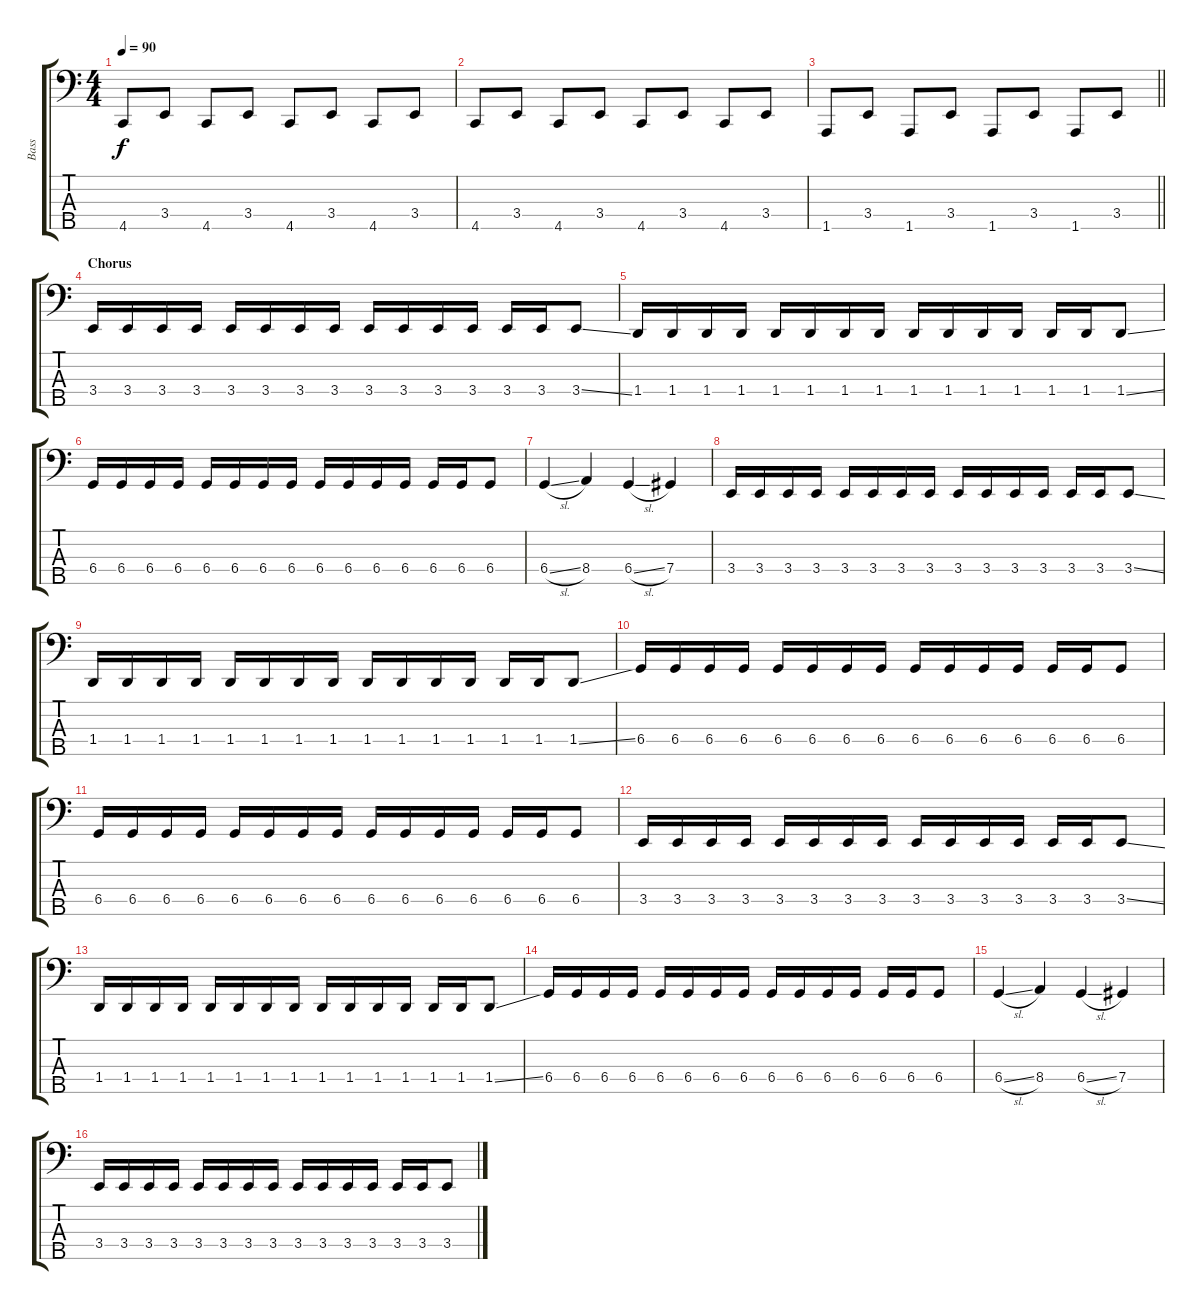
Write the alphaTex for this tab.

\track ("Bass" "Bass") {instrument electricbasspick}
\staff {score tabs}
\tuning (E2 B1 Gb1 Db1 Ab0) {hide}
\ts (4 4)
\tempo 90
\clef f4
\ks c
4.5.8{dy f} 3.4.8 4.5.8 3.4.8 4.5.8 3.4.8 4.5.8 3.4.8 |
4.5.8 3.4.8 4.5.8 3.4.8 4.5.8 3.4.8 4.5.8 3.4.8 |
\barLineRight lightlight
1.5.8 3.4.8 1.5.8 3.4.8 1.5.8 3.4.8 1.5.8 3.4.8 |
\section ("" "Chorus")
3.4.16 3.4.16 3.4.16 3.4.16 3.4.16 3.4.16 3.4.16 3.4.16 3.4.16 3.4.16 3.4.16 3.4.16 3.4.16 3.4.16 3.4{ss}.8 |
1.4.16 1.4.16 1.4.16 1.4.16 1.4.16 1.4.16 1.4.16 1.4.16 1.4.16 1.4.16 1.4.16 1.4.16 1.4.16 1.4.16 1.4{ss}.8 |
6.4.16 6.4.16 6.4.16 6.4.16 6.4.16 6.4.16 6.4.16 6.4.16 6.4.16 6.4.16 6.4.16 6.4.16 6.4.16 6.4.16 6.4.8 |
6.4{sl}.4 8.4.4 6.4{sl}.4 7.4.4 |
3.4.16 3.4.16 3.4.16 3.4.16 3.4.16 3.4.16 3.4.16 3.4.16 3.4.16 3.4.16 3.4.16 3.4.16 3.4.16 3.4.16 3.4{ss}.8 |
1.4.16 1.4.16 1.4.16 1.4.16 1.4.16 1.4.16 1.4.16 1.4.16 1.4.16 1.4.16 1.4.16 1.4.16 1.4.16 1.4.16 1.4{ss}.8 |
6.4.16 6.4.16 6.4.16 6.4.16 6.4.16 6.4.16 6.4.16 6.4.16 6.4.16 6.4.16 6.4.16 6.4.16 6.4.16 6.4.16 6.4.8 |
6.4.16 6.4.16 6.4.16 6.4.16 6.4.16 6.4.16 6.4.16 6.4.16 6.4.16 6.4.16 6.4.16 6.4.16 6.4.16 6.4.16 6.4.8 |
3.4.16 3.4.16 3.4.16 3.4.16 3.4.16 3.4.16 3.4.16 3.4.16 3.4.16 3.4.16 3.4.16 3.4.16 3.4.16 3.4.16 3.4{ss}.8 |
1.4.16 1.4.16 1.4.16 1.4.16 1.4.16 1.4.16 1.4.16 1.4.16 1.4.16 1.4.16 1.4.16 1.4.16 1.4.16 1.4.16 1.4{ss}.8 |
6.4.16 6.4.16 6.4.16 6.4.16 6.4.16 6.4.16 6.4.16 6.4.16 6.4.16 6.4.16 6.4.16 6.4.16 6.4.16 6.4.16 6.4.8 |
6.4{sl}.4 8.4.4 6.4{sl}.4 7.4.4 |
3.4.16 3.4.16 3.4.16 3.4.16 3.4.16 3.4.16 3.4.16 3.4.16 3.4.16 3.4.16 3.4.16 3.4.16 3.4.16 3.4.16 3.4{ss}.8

###

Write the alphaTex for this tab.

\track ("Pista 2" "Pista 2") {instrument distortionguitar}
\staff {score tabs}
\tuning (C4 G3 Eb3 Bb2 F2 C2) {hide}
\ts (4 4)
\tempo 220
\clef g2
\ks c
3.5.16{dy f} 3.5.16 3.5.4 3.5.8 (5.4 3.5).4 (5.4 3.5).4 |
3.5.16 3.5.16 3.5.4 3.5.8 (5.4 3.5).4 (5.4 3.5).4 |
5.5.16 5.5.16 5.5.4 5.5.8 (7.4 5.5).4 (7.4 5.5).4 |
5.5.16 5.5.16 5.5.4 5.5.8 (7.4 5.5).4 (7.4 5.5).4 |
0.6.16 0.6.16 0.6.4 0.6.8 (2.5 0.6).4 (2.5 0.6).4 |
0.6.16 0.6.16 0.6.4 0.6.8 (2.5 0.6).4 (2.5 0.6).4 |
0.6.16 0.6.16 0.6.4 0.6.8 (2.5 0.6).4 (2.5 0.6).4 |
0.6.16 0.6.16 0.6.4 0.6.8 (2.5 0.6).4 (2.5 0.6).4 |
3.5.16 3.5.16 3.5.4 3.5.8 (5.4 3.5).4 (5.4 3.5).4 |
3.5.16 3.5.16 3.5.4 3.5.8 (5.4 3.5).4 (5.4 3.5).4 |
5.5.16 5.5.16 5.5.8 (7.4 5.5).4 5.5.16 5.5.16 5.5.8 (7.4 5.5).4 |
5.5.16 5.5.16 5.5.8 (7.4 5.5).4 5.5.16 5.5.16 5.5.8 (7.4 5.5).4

###

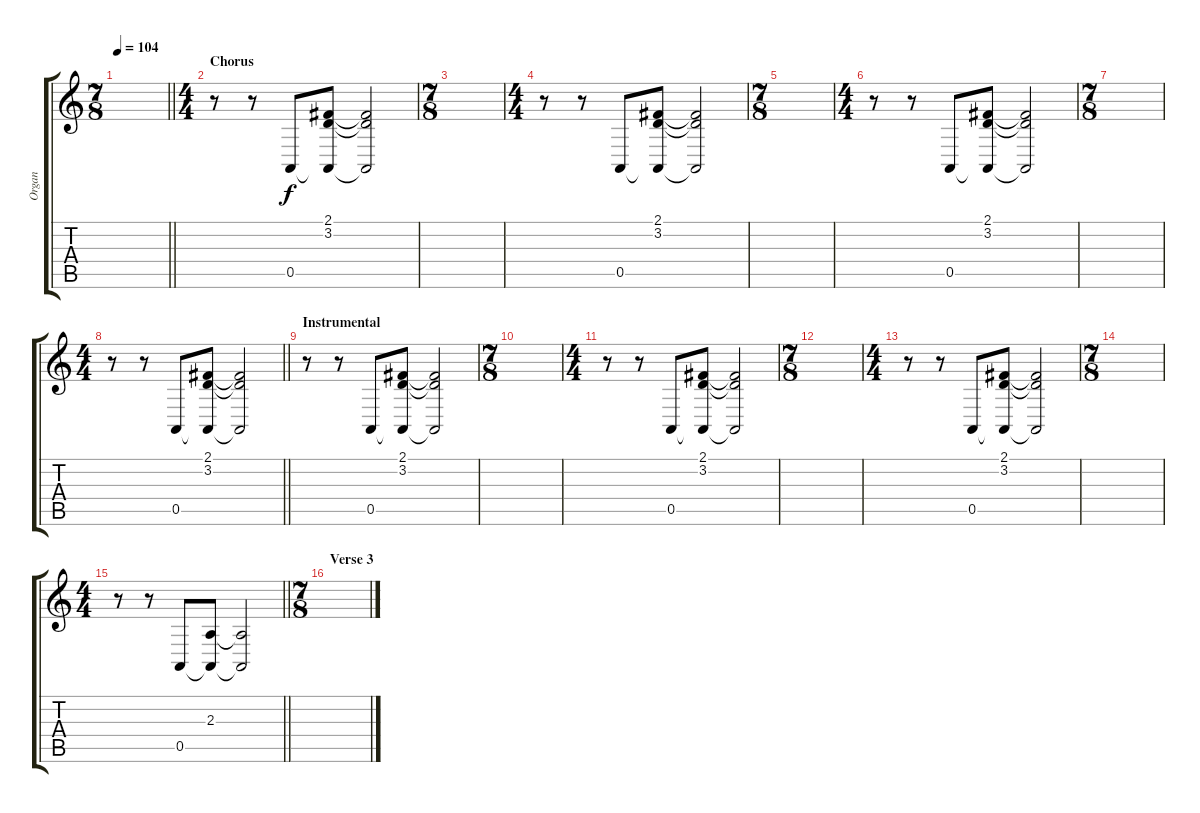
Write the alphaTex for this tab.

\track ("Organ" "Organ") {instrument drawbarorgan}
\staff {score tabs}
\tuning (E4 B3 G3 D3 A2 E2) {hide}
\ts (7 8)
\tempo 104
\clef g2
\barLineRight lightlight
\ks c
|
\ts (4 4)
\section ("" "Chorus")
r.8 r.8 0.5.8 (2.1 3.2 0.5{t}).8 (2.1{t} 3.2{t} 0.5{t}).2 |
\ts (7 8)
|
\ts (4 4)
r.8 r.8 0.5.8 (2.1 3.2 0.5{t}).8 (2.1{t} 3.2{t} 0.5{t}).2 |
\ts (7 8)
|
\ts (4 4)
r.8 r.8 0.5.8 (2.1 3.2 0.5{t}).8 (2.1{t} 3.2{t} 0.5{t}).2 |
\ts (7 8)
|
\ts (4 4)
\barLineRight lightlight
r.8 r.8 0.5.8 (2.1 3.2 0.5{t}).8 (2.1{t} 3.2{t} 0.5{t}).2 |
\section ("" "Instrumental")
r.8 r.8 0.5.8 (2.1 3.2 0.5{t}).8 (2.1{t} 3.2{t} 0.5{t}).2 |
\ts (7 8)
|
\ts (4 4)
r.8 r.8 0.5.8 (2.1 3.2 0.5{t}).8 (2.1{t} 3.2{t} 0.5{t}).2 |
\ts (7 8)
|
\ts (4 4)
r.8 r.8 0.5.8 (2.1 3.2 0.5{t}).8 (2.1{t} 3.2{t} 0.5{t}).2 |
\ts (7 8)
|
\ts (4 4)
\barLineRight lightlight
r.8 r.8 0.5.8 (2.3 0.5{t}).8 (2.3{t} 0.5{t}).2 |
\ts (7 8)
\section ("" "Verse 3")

###

- Request -
Count the lines in the records above that contain the string "track", treating uppercase and lowercase as different, and reply with the number alone.

- Complete answer -
3